Neighbors were injured in two other gas explosions that occurred in the same neighborhood days before the blast that killed Rogers.
Immediately after the fatal explosion, the company launched an emergency replacement of lines to other customers in the Northwest Dallas area.
"Atmos Energy has money. They proved it when they had to go into an emergency to replace pipes in this 3,200-home area," Councilman Omar Narvaez said. "To come back literally a year later to say, 'We need more money to continue this service,' I don't think it's fair or right."
Company representatives at Wednesday's city council meeting had no comment. At a city council committee meeting Monday, Atmos Vice President Chris Felan said the company needed to make customers pay higher rates, and also pay dividends to attract investors.
"The rates that we charge our customers only cover about 50% of the investment that we make in our system.
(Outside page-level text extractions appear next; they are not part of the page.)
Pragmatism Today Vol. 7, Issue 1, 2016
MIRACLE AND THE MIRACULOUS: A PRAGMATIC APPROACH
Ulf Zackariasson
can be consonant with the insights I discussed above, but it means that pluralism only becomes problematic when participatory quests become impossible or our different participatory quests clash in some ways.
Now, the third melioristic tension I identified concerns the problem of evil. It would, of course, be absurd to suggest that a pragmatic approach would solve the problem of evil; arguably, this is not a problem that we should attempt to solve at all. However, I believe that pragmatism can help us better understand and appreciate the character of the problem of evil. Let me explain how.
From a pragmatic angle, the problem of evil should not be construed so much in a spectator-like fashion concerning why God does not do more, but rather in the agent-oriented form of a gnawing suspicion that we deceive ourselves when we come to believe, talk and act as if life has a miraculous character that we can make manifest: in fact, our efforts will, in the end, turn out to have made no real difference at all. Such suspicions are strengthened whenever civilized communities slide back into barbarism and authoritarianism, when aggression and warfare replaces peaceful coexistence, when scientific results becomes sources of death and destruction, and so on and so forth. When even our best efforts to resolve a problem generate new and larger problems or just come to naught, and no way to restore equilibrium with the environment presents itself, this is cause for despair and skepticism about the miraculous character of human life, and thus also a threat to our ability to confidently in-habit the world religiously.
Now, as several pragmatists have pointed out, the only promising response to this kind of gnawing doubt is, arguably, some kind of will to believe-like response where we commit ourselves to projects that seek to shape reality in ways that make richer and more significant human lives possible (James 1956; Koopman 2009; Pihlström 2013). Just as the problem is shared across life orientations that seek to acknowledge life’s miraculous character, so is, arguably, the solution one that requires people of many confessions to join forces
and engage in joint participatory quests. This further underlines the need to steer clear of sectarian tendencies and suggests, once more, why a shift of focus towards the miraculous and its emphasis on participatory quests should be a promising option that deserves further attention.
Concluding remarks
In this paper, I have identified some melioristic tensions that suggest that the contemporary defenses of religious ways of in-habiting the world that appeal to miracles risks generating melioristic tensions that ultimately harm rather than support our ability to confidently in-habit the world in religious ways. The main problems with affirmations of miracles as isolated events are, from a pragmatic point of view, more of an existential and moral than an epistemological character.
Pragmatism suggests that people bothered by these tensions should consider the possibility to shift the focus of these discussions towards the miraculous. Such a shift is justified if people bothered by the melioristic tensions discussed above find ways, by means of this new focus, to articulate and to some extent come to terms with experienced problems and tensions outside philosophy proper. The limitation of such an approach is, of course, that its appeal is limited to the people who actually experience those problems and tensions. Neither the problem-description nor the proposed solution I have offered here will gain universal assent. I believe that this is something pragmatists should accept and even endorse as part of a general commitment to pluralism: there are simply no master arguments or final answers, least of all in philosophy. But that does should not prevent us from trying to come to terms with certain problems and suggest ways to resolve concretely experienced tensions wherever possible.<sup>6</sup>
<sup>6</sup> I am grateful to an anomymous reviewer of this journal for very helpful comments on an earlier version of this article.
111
So in order to attract capital, we have to have a dividend," Felan said. "Over the past eight years in the city of Dallas alone, we have spent over $500 million, with $120 million since 2018."
Councilman Lee Kleinman is typically a business supporter on the city council, but he said he could not support this request from Atmos.
"Their shareholders should pay the price for the pipe replacement, not the rate payers, because in my view, it's their responsibility as a regulated monopoly to provide safe delivery of gas all throughout Dallas," Kleinman said.
Atmos is free to appeal the Dallas decision to the Texas Railroad Commission, which has the final say on natural gas rates.
Council Member Carolyn Arnold was the only one to vote against denying the Atmos request.
"Whether they get it here or get it on another level, we're going to have to pay to get that infrastructure taken care of," Arnold said. "I just believe that we're going to have to live with that, even though we've experienced some negative situations."
While the Atmos appeal to the state is pending, Dallas residents will continue to pay the current gas rates.